* **提示文**
火葬した子供と“しりとり”をしたら…火葬場職員が心底震えた衝撃体験

「火葬場で働く僕の日常」無料公開
下駄華緒 プロフィール

全部赤いものばかり

「ともだち」
「血だらけ」

さっきから子供の返す言葉は、全部赤いものばかりなのだ。

「毛ガニ」
「肉」

次は「く」だが、下駄さんは急に声が出せなくなってしまう。焦るうちに、目の前の子供がどんどん近づいてきて――。

「最期の火を灯す者 火葬場で働く僕の日常」より

間一髪のところで下駄さんは汗だくで飛び起きる。夢だったのかと思った下駄さんだったが、気になって次の日出勤し、男の子のことを調べてみた(普段とは違ったご遺族への配慮が必要であると判断される場合、葬儀屋や喪主本人から死因を知らされる事もある)。男の子の死因は交通事故だった。下駄さんが最後に言おうとした「く」のつく言葉は「くるま」だったのだ…。子供の無念を思って下駄さんは「ごめんよう」と泣き崩れてしまったという。

…いかがだろうか。人生の最後に携わる人々の物語――今一度「生きること」や「命の尊さ」について考えてみるきっかけになるかもしれない。

* **提供資料**
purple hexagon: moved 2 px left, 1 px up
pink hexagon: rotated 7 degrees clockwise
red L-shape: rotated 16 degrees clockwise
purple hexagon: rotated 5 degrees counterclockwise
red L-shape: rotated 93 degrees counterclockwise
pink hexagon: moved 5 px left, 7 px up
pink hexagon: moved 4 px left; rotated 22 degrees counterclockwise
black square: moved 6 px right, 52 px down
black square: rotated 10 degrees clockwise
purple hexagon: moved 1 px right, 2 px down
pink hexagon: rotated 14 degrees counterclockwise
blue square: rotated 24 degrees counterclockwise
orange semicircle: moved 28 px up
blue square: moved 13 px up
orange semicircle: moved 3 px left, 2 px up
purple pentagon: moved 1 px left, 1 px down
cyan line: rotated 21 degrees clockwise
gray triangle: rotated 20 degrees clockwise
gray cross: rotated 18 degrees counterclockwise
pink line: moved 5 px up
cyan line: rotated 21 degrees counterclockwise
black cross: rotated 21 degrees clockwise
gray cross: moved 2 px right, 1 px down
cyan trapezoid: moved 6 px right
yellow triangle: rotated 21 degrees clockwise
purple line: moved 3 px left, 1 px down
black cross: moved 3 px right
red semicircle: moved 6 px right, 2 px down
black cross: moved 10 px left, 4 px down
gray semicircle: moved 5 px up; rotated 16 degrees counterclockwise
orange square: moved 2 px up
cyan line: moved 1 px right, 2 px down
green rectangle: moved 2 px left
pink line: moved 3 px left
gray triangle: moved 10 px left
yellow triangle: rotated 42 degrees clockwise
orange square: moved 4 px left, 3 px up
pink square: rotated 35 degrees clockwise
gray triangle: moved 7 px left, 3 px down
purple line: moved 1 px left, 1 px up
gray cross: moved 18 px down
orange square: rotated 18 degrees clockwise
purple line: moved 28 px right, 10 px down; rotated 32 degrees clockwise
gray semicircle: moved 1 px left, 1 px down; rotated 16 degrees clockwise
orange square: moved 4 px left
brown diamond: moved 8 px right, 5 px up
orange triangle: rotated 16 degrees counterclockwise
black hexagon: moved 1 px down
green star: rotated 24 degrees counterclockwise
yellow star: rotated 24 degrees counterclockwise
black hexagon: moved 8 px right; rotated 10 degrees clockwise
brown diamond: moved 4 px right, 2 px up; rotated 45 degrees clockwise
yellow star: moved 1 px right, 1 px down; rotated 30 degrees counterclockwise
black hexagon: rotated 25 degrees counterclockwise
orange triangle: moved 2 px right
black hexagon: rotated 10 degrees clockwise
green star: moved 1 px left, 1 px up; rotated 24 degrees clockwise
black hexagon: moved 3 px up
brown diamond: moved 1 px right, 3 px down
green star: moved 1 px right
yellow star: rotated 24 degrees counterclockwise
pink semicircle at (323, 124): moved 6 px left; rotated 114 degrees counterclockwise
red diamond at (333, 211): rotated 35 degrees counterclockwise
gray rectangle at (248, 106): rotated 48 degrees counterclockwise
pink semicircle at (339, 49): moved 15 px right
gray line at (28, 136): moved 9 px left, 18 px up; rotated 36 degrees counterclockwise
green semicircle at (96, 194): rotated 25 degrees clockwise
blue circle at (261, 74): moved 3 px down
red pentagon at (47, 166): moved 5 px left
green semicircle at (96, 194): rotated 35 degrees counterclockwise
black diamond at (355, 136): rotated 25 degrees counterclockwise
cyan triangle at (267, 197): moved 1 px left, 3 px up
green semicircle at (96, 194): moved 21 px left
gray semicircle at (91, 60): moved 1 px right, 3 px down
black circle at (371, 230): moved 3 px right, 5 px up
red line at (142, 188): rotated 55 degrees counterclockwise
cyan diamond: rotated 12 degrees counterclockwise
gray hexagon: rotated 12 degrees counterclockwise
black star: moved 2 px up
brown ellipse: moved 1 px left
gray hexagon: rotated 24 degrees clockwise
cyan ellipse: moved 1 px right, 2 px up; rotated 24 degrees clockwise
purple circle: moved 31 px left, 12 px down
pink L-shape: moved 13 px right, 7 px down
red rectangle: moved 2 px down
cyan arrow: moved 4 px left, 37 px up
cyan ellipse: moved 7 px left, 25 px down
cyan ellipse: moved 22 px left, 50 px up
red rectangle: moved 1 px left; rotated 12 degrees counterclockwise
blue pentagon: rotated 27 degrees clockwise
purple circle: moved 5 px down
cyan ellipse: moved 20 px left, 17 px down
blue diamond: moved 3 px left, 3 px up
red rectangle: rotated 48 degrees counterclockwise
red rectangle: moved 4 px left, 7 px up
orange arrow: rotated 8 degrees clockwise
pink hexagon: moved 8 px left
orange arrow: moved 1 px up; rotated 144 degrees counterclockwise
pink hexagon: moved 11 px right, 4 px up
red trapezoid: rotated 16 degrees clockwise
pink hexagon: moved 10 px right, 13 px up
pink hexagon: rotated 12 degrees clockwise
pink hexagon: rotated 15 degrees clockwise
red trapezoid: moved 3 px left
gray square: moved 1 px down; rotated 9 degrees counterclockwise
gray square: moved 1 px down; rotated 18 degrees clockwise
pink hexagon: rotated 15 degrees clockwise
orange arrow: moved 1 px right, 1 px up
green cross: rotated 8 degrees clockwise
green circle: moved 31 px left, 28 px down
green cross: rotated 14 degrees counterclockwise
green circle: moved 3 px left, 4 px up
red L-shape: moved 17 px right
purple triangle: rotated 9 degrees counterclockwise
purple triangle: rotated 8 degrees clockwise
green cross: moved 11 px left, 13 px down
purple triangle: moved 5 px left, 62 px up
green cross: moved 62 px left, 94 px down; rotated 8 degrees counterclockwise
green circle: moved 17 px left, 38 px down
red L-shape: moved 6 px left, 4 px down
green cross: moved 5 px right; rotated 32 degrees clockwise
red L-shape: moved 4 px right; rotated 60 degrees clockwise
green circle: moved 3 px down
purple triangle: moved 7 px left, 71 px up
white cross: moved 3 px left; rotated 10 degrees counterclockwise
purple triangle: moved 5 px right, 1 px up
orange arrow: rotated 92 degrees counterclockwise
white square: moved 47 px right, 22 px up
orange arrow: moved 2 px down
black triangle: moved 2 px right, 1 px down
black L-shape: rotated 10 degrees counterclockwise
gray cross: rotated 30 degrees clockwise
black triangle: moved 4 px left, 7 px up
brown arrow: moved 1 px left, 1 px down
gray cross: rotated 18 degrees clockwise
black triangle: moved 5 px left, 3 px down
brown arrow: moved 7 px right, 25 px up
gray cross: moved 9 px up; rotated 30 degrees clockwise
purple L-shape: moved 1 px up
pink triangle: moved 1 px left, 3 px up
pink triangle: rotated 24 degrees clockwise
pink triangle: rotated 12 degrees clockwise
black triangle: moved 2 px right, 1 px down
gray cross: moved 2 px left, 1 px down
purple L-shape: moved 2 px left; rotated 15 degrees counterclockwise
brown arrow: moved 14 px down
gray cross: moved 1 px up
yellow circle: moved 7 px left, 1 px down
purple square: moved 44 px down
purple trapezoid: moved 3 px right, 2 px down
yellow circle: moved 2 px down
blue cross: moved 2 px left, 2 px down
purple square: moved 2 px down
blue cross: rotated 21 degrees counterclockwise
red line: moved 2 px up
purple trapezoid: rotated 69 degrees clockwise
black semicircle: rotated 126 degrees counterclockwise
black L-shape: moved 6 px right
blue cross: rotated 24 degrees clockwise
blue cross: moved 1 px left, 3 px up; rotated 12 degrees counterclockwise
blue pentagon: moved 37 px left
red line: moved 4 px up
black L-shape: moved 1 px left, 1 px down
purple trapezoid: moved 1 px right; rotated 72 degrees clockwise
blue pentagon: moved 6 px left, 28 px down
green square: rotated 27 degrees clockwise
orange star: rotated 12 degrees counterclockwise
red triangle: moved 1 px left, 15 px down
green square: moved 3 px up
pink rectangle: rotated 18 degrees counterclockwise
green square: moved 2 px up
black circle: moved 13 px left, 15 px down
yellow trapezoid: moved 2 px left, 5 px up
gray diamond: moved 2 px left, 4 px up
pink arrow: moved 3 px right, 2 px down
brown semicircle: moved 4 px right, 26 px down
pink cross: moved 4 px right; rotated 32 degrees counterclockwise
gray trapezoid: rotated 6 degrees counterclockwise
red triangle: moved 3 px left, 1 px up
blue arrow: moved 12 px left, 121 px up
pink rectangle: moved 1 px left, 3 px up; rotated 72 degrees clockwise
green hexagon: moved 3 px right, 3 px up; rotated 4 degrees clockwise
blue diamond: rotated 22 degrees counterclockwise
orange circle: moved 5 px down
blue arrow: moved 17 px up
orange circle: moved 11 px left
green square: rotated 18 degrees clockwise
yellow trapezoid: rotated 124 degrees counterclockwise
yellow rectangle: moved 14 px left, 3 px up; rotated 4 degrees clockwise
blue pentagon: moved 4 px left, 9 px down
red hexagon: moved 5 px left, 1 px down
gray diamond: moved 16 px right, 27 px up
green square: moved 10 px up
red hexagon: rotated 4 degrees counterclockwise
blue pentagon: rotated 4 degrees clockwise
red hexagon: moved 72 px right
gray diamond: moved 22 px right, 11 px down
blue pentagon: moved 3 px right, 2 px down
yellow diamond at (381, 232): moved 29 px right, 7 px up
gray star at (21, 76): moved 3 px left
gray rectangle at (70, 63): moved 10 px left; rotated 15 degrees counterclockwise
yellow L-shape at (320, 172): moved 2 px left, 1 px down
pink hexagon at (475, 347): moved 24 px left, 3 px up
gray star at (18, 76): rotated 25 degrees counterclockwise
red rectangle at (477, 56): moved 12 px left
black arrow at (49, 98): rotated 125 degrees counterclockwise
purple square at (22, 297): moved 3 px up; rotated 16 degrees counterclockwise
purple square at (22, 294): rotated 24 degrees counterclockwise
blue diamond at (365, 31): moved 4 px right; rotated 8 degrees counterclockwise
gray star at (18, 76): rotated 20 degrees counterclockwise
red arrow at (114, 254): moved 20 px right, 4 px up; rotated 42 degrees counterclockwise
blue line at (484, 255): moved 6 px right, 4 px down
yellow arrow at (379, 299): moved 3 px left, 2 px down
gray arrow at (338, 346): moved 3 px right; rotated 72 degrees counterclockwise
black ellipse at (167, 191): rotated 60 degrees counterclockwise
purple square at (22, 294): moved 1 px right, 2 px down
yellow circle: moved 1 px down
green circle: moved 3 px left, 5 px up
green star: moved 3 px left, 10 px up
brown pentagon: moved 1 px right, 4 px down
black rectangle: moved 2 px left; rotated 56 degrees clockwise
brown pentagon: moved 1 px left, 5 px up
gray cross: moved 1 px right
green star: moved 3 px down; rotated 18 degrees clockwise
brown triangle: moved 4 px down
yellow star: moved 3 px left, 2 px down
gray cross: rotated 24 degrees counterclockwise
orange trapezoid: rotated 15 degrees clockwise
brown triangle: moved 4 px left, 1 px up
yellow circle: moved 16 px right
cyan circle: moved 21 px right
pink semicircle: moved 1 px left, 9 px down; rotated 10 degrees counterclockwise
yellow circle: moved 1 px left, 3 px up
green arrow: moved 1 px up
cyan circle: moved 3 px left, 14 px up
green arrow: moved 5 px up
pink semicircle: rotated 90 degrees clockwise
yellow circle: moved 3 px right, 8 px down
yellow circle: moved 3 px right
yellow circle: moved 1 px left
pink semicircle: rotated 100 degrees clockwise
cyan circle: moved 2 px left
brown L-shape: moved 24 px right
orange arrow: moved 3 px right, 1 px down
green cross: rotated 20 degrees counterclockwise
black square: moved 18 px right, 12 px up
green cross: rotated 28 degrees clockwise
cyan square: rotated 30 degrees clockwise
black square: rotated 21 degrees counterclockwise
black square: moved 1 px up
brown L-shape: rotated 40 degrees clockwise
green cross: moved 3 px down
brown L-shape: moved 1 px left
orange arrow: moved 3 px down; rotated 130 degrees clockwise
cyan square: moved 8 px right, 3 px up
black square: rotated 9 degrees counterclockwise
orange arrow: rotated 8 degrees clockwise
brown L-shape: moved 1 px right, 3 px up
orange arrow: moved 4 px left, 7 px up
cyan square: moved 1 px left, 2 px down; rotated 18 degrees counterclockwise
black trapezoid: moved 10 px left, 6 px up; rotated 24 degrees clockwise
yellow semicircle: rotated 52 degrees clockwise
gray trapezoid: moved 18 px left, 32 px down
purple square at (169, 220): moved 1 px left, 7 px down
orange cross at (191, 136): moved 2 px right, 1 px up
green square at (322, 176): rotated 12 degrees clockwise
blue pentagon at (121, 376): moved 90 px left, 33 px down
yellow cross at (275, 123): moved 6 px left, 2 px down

* **課題一覧**
**1.** 火葬場職員の体験談で、下駄さんが「ごめんよう」と泣き崩れたのはなぜですか。
**2.** 火葬場職員の体験談のうち、「次は「く」だが、下駄さんは急」を含む箇所から書き始め、「と泣き崩れてしまったという。」までを一字も変えずに出力してください。

* **解答一覧**
**1.** 男の子の死因が交通事故だったと分かったからです。自分が最後に言おうとした「く」のつく言葉は「くるま」でした。下駄さんはその子供の無念を思って泣き崩れました。

**2.**
次は「く」だが、下駄さんは急に声が出せなくなってしまう。焦るうちに、目の前の子供がどんどん近づいてきて――。

「最期の火を灯す者 火葬場で働く僕の日常」より

間一髪のところで下駄さんは汗だくで飛び起きる。夢だったのかと思った下駄さんだったが、気になって次の日出勤し、男の子のことを調べてみた(普段とは違ったご遺族への配慮が必要であると判断される場合、葬儀屋や喪主本人から死因を知らされる事もある)。男の子の死因は交通事故だった。下駄さんが最後に言おうとした「く」のつく言葉は「くるま」だったのだ…。子供の無念を思って下駄さんは「ごめんよう」と泣き崩れてしまったという。